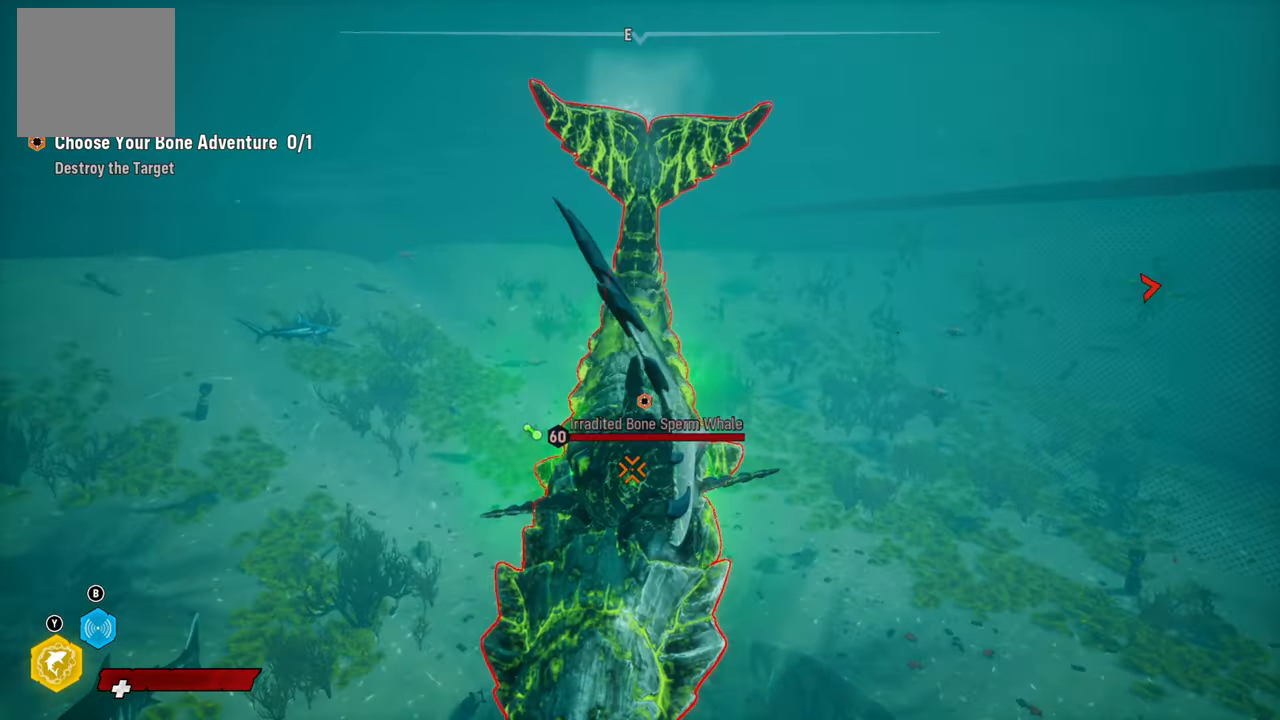
{"buttons": ["R2"], "left_stick": "up-left", "right_stick": "center", "events": [[20, "R2", "down"], [180, "R2", "up"], [220, "R2", "down"], [380, "R2", "up"], [400, "L2", "up"], [400, "R2", "down"]]}
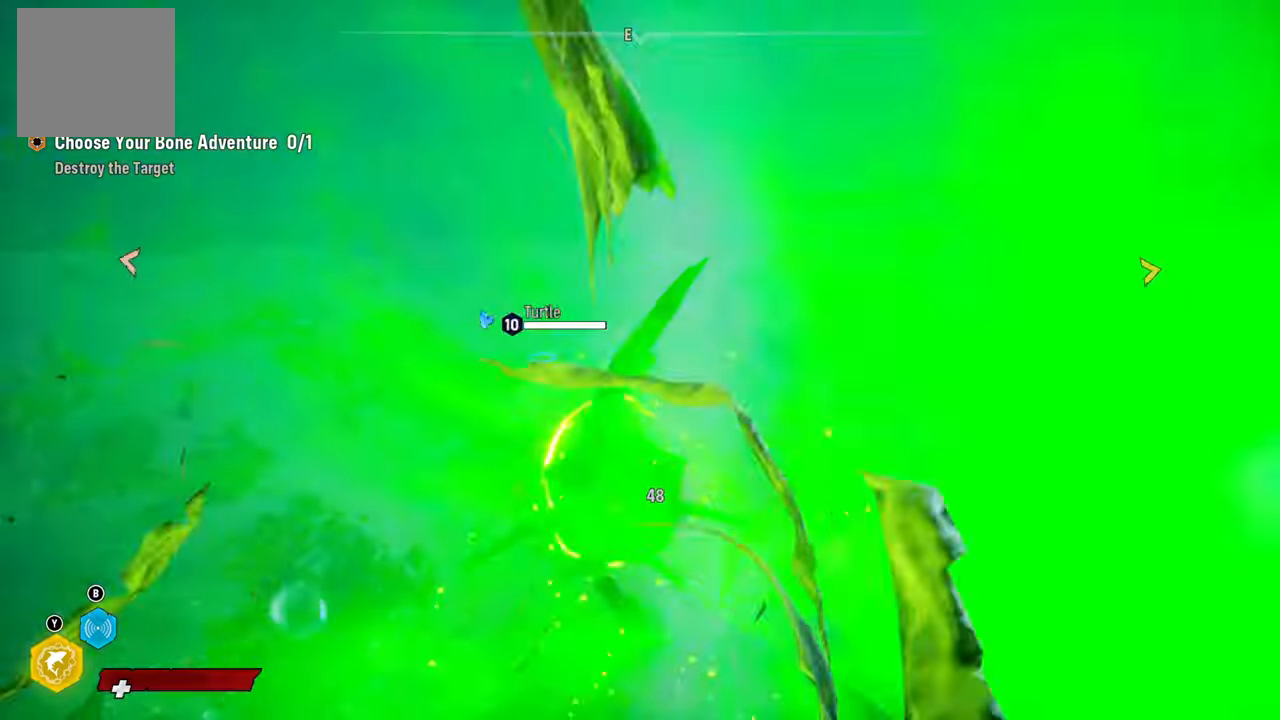
{"buttons": [], "left_stick": "center", "right_stick": "center", "events": [[40, "L1", "down"], [60, "L2", "down"], [60, "R2", "up"], [140, "L2", "up"], [180, "L1", "up"], [240, "left_stick", "center"]]}
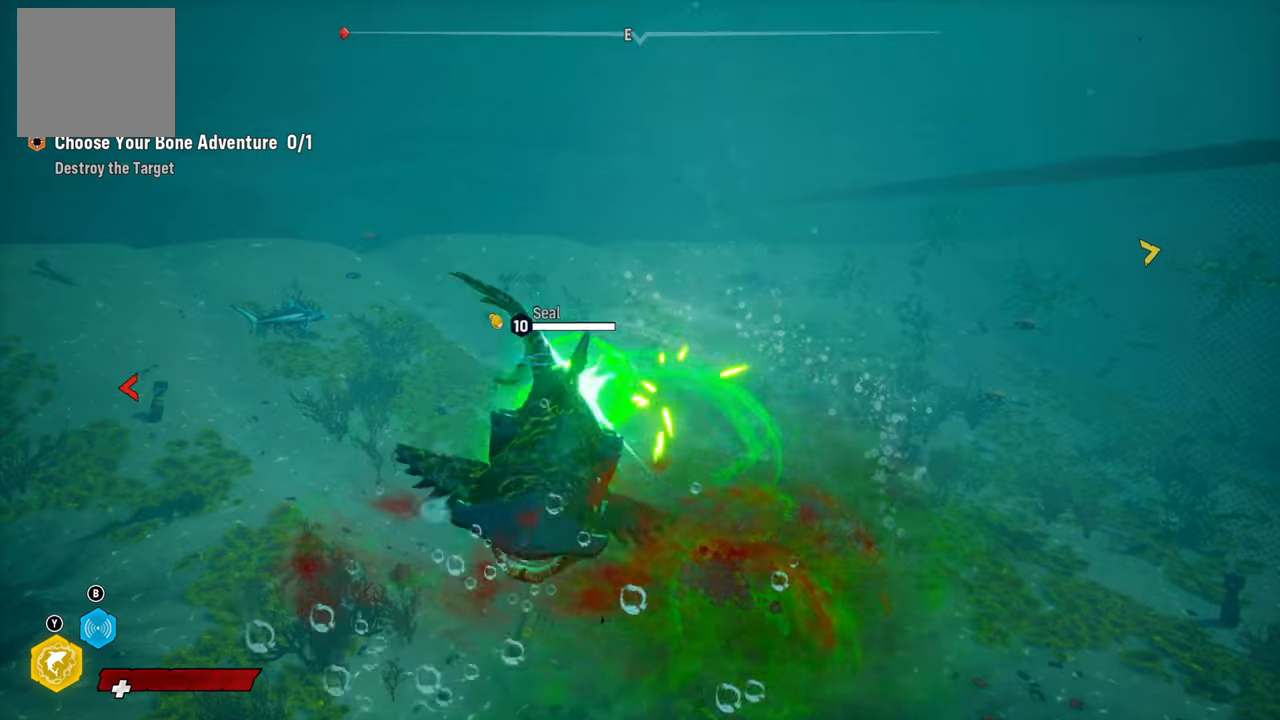
{"buttons": [], "left_stick": "center", "right_stick": "left", "events": [[40, "right_stick", "left"]]}
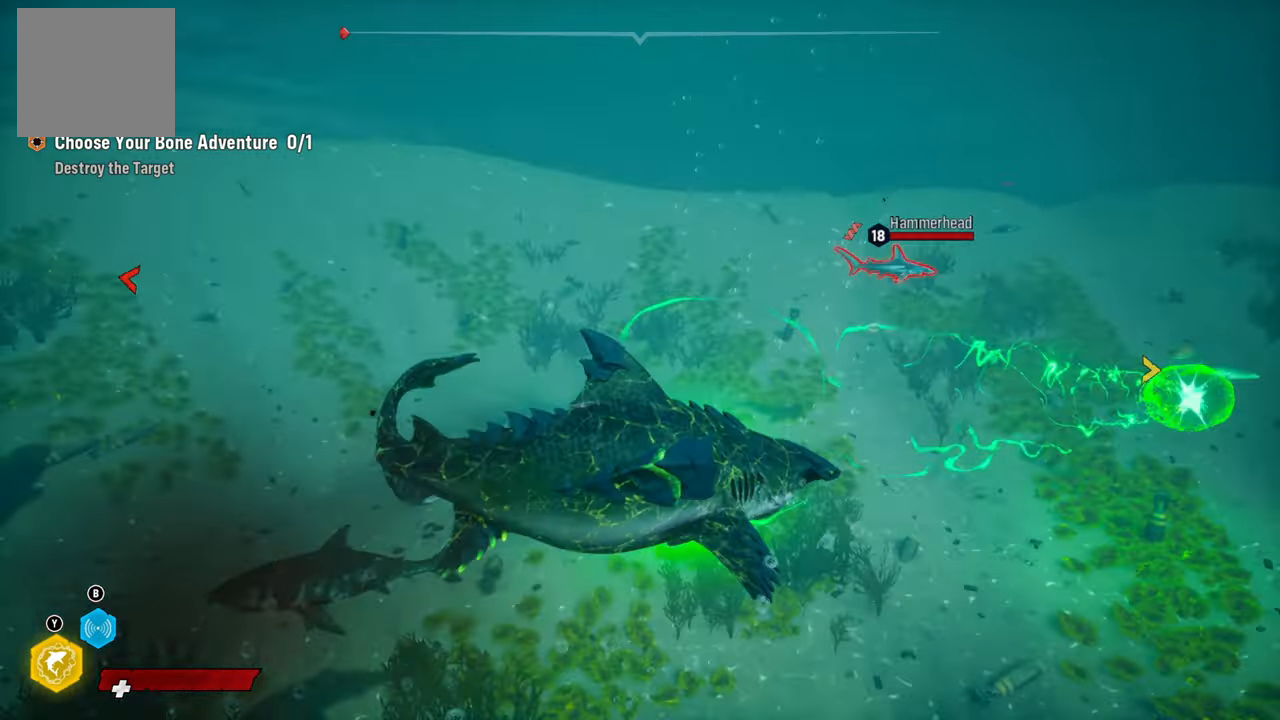
{"buttons": [], "left_stick": "center", "right_stick": "center", "events": [[480, "right_stick", "center"]]}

Activity
Copy every line above in which the string "down" shows up.

Result of this exercise
{"buttons": ["R2"], "left_stick": "up-left", "right_stick": "center", "events": [[20, "R2", "down"], [180, "R2", "up"], [220, "R2", "down"], [380, "R2", "up"], [400, "L2", "up"], [400, "R2", "down"]]}
{"buttons": [], "left_stick": "center", "right_stick": "center", "events": [[40, "L1", "down"], [60, "L2", "down"], [60, "R2", "up"], [140, "L2", "up"], [180, "L1", "up"], [240, "left_stick", "center"]]}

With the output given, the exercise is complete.